Saved data entries:
○ ○ ○
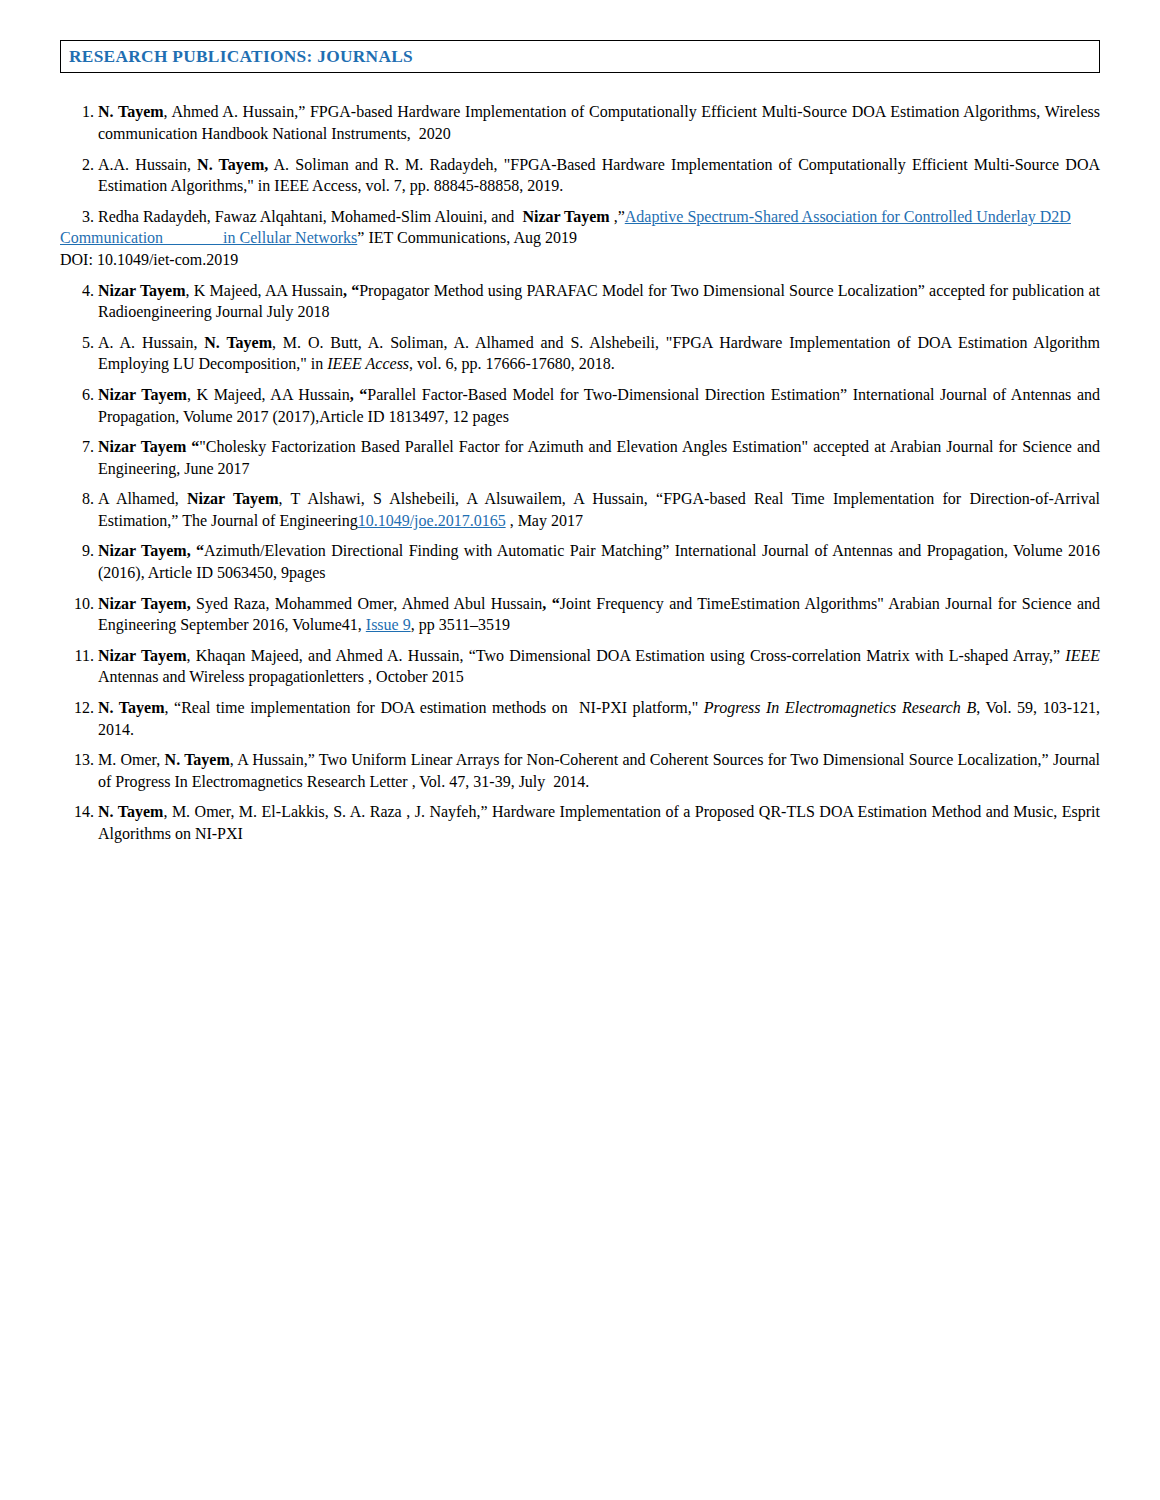RESEARCH PUBLICATIONS: JOURNALS
N. Tayem, Ahmed A. Hussain,” FPGA-based Hardware Implementation of Computationally Efficient Multi-Source DOA Estimation Algorithms, Wireless communication Handbook National Instruments, 2020
A.A. Hussain, N. Tayem, A. Soliman and R. M. Radaydeh, "FPGA-Based Hardware Implementation of Computationally Efficient Multi-Source DOA Estimation Algorithms," in IEEE Access, vol. 7, pp. 88845-88858, 2019.
Redha Radaydeh, Fawaz Alqahtani, Mohamed-Slim Alouini, and Nizar Tayem ,”Adaptive Spectrum-Shared Association for Controlled Underlay D2D Communication in Cellular Networks” IET Communications, Aug 2019
DOI: 10.1049/iet-com.2019
Nizar Tayem, K Majeed, AA Hussain, “Propagator Method using PARAFAC Model for Two Dimensional Source Localization” accepted for publication at Radioengineering Journal July 2018
A. A. Hussain, N. Tayem, M. O. Butt, A. Soliman, A. Alhamed and S. Alshebeili, "FPGA Hardware Implementation of DOA Estimation Algorithm Employing LU Decomposition," in IEEE Access, vol. 6, pp. 17666-17680, 2018.
Nizar Tayem, K Majeed, AA Hussain, “Parallel Factor-Based Model for Two-Dimensional Direction Estimation” International Journal of Antennas and Propagation, Volume 2017 (2017),Article ID 1813497, 12 pages
Nizar Tayem “"Cholesky Factorization Based Parallel Factor for Azimuth and Elevation Angles Estimation" accepted at Arabian Journal for Science and Engineering, June 2017
A Alhamed, Nizar Tayem, T Alshawi, S Alshebeili, A Alsuwailem, A Hussain, “FPGA-based Real Time Implementation for Direction-of-Arrival Estimation,” The Journal of Engineering10.1049/joe.2017.0165 , May 2017
Nizar Tayem, “Azimuth/Elevation Directional Finding with Automatic Pair Matching” International Journal of Antennas and Propagation, Volume 2016 (2016), Article ID 5063450, 9pages
Nizar Tayem, Syed Raza, Mohammed Omer, Ahmed Abul Hussain, “Joint Frequency and TimeEstimation Algorithms" Arabian Journal for Science and Engineering September 2016, Volume41, Issue 9, pp 3511–3519
Nizar Tayem, Khaqan Majeed, and Ahmed A. Hussain, “Two Dimensional DOA Estimation using Cross-correlation Matrix with L-shaped Array,” IEEE Antennas and Wireless propagationletters , October 2015
N. Tayem, “Real time implementation for DOA estimation methods on NI-PXI platform," Progress In Electromagnetics Research B, Vol. 59, 103-121, 2014.
M. Omer, N. Tayem, A Hussain,” Two Uniform Linear Arrays for Non-Coherent and Coherent Sources for Two Dimensional Source Localization,” Journal of Progress In Electromagnetics Research Letter , Vol. 47, 31-39, July 2014.
N. Tayem, M. Omer, M. El-Lakkis, S. A. Raza , J. Nayfeh,” Hardware Implementation of a Proposed QR-TLS DOA Estimation Method and Music, Esprit Algorithms on NI-PXI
○ ○ ○
YOUR INSTRUCTIONS:
Above are the records; repeat exactly the lines from the one holding "Redha Radaydeh, Fawaz" down to the one holding "A Alhamed, Nizar", end lines included.

COMPLETED TASK:
Redha Radaydeh, Fawaz Alqahtani, Mohamed-Slim Alouini, and Nizar Tayem ,”Adaptive Spectrum-Shared Association for Controlled Underlay D2D Communication in Cellular Networks” IET Communications, Aug 2019
DOI: 10.1049/iet-com.2019
Nizar Tayem, K Majeed, AA Hussain, “Propagator Method using PARAFAC Model for Two Dimensional Source Localization” accepted for publication at Radioengineering Journal July 2018
A. A. Hussain, N. Tayem, M. O. Butt, A. Soliman, A. Alhamed and S. Alshebeili, "FPGA Hardware Implementation of DOA Estimation Algorithm Employing LU Decomposition," in IEEE Access, vol. 6, pp. 17666-17680, 2018.
Nizar Tayem, K Majeed, AA Hussain, “Parallel Factor-Based Model for Two-Dimensional Direction Estimation” International Journal of Antennas and Propagation, Volume 2017 (2017),Article ID 1813497, 12 pages
Nizar Tayem “"Cholesky Factorization Based Parallel Factor for Azimuth and Elevation Angles Estimation" accepted at Arabian Journal for Science and Engineering, June 2017
A Alhamed, Nizar Tayem, T Alshawi, S Alshebeili, A Alsuwailem, A Hussain, “FPGA-based Real Time Implementation for Direction-of-Arrival Estimation,” The Journal of Engineering10.1049/joe.2017.0165 , May 2017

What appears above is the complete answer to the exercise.